L’agriculture pourrait bientôt dépasser le secteur minier en RDC selon vous. Quels sont les principaux atouts de la RDC pour atteindre cet objectif ?
La RDC possède 80 millions d’hectares de terres arables, ce qui pourrait théoriquement nourrir 2 milliards de personnes. Ce potentiel agricole immense, combiné à des investissements adéquats et à une politique de diversification économique, peut faire de l’agriculture un secteur dominant. Notre pays est un « trésor vert ». Nous avons, sur place, l’ensemble des ressources naturelles et humaines pour l’exploiter de la manière la plus efficace et durable possible. Charge aux pouvoirs publics d’encadrer ce mouvement et aux investisseurs congolais, africains et internationaux de saisir l’ensemble des opportunités qui se présentent à eux.
Quels sont les principaux obstacles à la diversification de l’économie congolaise vers l’agriculture ?
J’avais affirmé, en octobre dernier, en marge d’un forum sur les questions agricoles que « le secteur minier n’est pas éternel, notre perspective dans l’agriculture, si ». Cette affirmation est, à mon sens, toujours autant valable.
Parmi les freins actuels, j’identifierais la dépendance excessive au secteur minier — dont le groupe Forrest est d’ailleurs entièrement sorti —, mais encore le manque d’infrastructures agricoles, la part encore trop faible d’investissements étrangers. Ce sont les symptômes d’une économique encore trop concentrée sur ses richesses géologiques qui, aussi abondantes soient-elles, restent périssables. Nous devons être visibles dans le monde entier, non uniquement pour nos sous-sols, mais plus largement pour la qualité de nos entreprises et de notre climat des affaires. C’est un impératif. Si nous avons fait en sorte d’aligner le Groupe Forrest sur les meilleures règles de compliance internationales, notamment en termes de gouvernance, d’éthique ou de sécurité, c’est aussi pour envoyer un signal aux investisseurs qui chercheraient à investir en RDC auprès de partenaires fiables. J’en profite pour préciser que nous avons, depuis plusieurs années, entamé une démarche de certifications de certaines de nos activités. J’encourage les entreprises congolaises à faire de même.
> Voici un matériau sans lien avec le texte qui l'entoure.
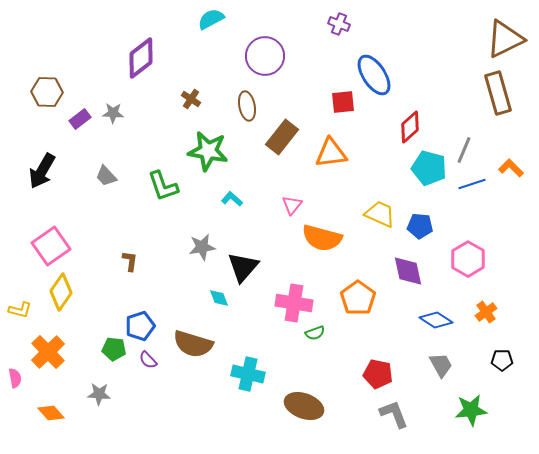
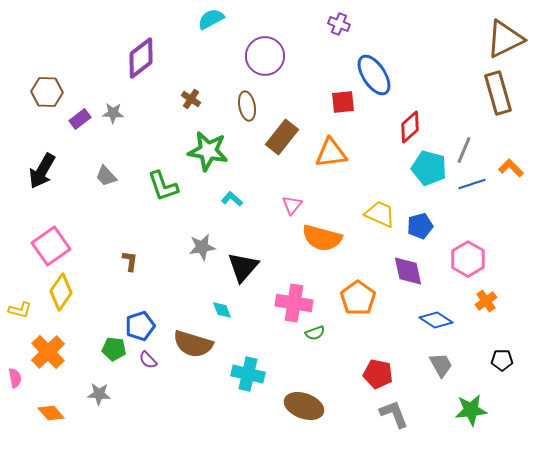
blue pentagon at (420, 226): rotated 20 degrees counterclockwise
cyan diamond at (219, 298): moved 3 px right, 12 px down
orange cross at (486, 312): moved 11 px up
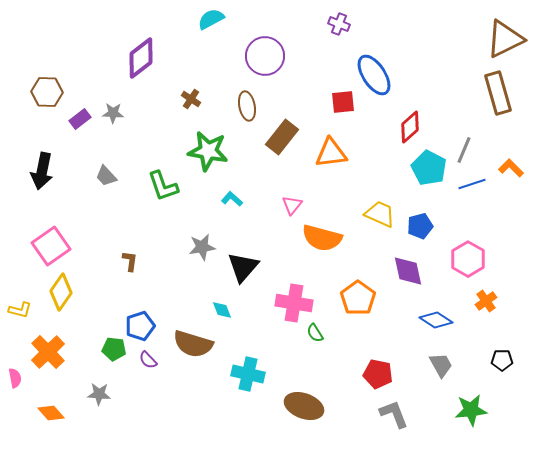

Mais je reste pleinement convaincu que nous sommes dans une période de transition. Les prises de position du président Tshishekedi en faveur de la diversification économique et de l’amélioration du climat des affaires vont dans le bon sens et les feuilles de route qui se dessinent pour y arriver aussi.
Quel impact espérez-vous que le Programme de transformation de l’agriculture (PTA) puisse avoir sur l’économie congolaise ?
Le PTA engage notre pays sur des investissements de 6,6 milliards de dollars sur dix ans, notamment via le soutien de la Banque africaine de développement et des bailleurs internationaux. Il porte une puissante promesse qui, comme je l’ai déjà évoqué, me tient particulièrement à cœur : accompagner « la revanche du sol sur le sous-sol », selon les mots du président Tshisekedi, et faire du pays l’un des greniers africains. Plusieurs leviers d’action seront déployés : stimuler l’investissement privé dans les chaînes de valeur agricoles, renforcer nos infrastructures et la formation, créer des emplois dans le secteur et, surtout, réduire la dépendance aux importations extérieures en contribuant durablement à la sécurité alimentaire et à la croissance économique de la RDC. En bref : améliorer la part de l’agriculture dans notre PIB global.
Toutes les initiatives gouvernementales et les investissements d’ampleur fléchés vers ce secteur stratégique doivent être salués, soutenus et faire l’objet d’une mobilisation de toutes les filières du secteur agroalimentaire. D’un point de vue plus macroéconomique, je vois aussi deux autres enjeux : d’abord, poursuivre les efforts en faveur d’une bonne gouvernance qui contribue durablement à l’amélioration du climat des affaires et à permettre d’attirer des investisseurs étrangers ; ensuite la création d’une culture de l’entrepreneuriat au Congo pour encourager les jeunes générations à placer leurs talents au service de la filière agroalimentaire. Je continuerai, à travers GoCongo, à accompagner cette transition d’une manière volontariste.